Where a panel considers that the case is one where the misconduct consists of violating such a fundamental rule of the professional relationship between medical practitioner and patient and thereby undermining public confidence in the medical profession, a finding of impairment of fitness to practise may be justified on the grounds that it is necessary to reaffirm clear standards of professional conduct so as to maintain public confidence in the practitioner and in the profession. In such a case, the efforts made by the practitioner in question to address his behaviour for the future may carry very much less weight than in a case where the misconduct consists of clinical errors or incompetence.
Zygmunt v General Medical Council [2008] EWHC 2643 (Admin)
Professor Zygmunt appealed the panel’s decision that his fitness to practise was impaired and to impose a 2 month suspension. The allegation against Prof Zygmunt arose out of a wrong diagnosis that the patient suffered from a tumour and not an infected abscess.

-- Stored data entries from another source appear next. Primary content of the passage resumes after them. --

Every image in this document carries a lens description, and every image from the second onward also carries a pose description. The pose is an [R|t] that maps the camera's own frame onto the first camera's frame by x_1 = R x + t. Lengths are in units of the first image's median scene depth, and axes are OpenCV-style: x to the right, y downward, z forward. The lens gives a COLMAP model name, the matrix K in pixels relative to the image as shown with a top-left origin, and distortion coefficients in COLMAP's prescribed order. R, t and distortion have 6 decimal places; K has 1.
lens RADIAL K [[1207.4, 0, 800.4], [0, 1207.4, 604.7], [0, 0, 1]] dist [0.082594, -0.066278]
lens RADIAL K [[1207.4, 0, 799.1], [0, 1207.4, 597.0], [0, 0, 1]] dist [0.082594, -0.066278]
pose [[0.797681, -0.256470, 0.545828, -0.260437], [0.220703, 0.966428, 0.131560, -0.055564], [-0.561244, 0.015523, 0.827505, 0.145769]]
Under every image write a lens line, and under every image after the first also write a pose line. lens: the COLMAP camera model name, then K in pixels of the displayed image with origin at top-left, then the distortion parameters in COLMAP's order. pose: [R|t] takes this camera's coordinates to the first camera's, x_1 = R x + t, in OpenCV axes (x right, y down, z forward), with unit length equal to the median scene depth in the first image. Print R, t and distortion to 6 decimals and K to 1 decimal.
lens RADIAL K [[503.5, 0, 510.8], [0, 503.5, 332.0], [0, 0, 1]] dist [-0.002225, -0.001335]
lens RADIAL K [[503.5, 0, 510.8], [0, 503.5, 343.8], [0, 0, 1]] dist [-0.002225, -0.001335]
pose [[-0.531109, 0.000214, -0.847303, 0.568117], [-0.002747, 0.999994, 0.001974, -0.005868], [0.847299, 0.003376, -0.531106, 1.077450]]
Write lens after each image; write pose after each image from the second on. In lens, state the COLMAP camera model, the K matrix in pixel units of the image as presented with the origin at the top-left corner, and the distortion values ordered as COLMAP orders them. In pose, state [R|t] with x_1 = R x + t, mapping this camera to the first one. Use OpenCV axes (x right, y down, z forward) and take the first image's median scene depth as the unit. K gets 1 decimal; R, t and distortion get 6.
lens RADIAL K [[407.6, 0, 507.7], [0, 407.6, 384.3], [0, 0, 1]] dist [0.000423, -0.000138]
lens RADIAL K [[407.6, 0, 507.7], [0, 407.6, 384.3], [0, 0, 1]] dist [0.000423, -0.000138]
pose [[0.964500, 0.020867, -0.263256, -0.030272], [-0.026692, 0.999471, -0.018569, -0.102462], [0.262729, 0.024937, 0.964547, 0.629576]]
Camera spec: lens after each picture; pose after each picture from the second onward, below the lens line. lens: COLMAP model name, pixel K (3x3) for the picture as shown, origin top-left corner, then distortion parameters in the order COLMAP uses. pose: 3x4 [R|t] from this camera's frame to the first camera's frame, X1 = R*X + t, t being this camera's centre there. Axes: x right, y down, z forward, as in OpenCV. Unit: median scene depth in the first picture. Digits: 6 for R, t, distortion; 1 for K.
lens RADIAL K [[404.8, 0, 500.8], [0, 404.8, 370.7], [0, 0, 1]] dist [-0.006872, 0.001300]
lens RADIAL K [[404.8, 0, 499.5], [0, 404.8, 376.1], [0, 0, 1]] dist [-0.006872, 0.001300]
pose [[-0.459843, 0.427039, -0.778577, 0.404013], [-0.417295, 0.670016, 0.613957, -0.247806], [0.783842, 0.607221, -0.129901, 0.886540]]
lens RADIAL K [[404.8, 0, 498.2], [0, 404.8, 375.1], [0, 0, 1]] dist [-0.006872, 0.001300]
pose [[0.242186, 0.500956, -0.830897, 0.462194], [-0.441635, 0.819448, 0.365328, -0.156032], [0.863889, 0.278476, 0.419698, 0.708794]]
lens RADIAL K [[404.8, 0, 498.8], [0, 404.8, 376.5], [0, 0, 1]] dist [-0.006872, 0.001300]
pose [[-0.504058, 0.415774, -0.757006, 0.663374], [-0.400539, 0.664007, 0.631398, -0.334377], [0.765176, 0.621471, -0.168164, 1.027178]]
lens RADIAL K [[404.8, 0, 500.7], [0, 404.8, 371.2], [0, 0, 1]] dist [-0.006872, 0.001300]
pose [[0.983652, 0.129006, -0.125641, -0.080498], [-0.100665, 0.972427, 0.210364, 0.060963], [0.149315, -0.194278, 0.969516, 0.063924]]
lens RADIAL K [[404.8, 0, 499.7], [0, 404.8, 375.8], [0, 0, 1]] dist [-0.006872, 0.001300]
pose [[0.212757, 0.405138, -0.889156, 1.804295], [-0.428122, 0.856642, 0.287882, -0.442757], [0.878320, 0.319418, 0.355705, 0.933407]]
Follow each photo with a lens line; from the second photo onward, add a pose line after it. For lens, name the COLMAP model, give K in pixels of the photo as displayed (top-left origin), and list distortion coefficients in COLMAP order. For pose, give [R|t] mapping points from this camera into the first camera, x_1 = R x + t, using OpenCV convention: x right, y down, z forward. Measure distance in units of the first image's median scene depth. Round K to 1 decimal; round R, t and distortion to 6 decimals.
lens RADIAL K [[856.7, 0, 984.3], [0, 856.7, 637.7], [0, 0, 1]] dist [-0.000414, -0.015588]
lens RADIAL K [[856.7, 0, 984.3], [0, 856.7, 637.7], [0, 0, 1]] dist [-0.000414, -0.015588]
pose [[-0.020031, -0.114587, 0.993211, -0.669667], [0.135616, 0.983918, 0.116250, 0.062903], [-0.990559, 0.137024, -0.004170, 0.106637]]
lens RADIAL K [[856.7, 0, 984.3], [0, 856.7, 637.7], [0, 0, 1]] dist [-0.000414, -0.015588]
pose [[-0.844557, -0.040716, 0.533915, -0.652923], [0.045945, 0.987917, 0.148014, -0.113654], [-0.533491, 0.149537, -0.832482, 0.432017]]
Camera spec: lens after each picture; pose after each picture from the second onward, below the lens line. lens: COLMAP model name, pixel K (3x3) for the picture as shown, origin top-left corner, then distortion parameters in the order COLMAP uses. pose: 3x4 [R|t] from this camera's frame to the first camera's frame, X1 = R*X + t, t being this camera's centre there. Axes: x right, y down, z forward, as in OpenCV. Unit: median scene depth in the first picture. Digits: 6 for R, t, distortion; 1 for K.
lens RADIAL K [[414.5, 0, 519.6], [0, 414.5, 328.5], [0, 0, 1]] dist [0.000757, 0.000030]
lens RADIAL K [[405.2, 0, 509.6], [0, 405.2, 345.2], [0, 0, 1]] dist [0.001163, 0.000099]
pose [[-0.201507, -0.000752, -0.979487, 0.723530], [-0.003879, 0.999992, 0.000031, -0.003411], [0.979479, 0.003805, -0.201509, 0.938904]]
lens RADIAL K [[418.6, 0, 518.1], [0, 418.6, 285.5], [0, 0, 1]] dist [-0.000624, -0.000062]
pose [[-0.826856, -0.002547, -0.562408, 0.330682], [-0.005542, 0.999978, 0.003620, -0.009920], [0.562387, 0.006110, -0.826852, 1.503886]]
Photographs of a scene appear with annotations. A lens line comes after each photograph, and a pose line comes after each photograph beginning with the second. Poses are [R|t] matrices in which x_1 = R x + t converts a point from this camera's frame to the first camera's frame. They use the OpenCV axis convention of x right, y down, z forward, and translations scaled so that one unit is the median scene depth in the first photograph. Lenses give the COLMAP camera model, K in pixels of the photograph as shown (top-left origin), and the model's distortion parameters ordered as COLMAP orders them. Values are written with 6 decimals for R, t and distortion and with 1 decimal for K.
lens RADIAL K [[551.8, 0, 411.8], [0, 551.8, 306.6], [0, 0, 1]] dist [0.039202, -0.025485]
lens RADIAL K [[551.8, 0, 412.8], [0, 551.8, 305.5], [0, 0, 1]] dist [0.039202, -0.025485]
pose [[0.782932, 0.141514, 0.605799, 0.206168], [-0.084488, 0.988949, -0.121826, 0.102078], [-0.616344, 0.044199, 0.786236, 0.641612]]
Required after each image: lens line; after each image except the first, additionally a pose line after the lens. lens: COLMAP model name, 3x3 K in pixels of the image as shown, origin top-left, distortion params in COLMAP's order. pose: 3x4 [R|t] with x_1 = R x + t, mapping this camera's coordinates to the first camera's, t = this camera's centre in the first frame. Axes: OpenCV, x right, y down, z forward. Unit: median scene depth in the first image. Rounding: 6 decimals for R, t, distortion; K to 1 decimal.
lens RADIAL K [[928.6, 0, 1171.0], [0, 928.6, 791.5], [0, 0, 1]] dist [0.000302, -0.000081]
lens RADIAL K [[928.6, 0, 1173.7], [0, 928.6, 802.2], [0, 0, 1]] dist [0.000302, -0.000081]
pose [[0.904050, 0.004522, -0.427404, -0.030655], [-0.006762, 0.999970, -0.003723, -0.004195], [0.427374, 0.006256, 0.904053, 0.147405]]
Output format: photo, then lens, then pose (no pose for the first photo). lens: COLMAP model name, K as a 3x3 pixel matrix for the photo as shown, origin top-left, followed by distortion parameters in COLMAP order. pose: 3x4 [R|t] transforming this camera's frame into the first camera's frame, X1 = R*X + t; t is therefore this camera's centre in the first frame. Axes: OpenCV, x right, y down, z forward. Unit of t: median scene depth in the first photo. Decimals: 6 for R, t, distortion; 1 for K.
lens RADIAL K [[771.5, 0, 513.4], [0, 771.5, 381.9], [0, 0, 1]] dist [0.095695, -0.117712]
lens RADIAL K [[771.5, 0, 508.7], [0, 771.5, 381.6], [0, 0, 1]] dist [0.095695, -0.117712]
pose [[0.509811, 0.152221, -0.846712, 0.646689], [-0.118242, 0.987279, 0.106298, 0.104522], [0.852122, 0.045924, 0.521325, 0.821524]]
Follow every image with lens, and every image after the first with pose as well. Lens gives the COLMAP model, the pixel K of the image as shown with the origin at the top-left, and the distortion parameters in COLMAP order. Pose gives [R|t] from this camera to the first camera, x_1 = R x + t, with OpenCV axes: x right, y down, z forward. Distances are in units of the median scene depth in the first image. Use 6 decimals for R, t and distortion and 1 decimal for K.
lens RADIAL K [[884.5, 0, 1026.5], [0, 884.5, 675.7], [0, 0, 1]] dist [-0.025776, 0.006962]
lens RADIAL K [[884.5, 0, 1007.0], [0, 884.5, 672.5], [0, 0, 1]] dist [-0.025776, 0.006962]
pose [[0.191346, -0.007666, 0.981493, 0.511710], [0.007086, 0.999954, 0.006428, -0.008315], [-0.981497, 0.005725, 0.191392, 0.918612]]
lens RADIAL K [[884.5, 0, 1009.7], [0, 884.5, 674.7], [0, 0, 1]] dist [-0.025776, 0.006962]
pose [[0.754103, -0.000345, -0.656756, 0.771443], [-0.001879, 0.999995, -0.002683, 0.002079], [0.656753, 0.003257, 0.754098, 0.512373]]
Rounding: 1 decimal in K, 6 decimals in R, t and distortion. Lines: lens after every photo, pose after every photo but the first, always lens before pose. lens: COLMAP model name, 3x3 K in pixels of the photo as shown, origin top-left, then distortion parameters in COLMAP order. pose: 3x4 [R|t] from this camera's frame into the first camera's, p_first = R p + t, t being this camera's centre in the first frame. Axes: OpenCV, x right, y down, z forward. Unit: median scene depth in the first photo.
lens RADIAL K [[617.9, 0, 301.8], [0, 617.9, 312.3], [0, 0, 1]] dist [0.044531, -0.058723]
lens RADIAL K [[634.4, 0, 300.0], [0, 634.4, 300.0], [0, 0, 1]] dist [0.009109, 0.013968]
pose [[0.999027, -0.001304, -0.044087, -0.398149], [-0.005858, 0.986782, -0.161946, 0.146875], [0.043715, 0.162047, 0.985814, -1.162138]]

The Court noted that even if a panel properly finds that a practitioner has been guilty of misconduct, it may nevertheless conclude that his/her fitness to practise is not impaired. In many, perhaps the great majority of cases, the issue will not be live, but in cases in which it is, it must be separately and appropriately addressed by the panel.
The Court went on to say that it agreed with the decision reached in the Cohen case that when fitness to practise was being considered, the task of the panel is to take account of the misconduct of the practitioner and then to consider in the light of all the other relevant factors known to them whether his or her fitness to practise is (rather than has been) impaired.